Problem
Lines holding the word "Mitutoyo" in the material below: count them and write the number alone.

Data listing
.....
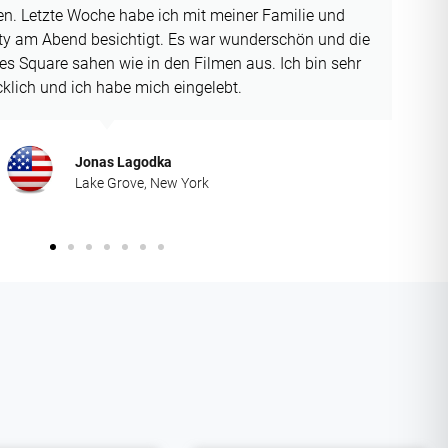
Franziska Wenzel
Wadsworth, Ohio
.....
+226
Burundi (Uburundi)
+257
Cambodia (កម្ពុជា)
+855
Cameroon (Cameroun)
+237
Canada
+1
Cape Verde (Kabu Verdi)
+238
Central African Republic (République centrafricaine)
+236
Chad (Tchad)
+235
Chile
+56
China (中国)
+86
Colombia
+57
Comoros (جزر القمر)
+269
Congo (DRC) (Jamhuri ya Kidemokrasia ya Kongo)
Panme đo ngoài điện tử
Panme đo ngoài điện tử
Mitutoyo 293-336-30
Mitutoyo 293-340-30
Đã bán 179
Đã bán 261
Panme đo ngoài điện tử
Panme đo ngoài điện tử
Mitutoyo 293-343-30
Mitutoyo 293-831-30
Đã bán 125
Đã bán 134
.....
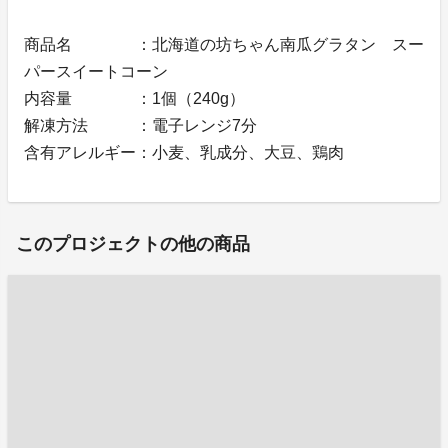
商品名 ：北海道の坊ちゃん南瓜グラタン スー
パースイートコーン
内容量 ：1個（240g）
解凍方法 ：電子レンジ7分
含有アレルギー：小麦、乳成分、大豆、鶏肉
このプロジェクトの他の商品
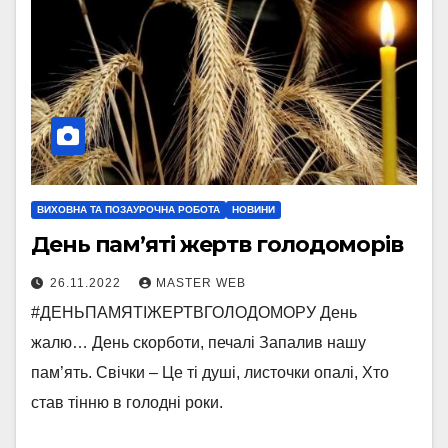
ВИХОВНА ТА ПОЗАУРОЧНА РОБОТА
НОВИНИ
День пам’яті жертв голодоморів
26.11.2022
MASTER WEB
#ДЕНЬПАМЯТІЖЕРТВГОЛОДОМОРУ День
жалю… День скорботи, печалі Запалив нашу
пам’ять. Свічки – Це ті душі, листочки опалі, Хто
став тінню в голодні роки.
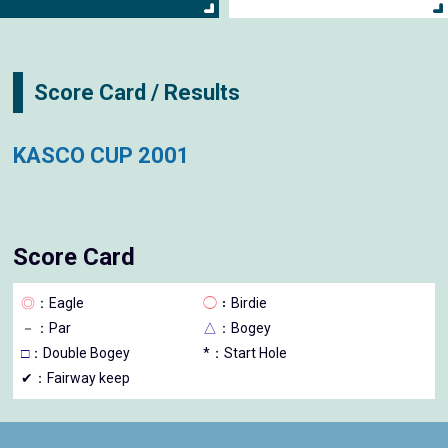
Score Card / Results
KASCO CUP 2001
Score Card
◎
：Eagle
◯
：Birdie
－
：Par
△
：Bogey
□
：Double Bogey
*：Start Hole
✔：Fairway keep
.....
Exercise result
4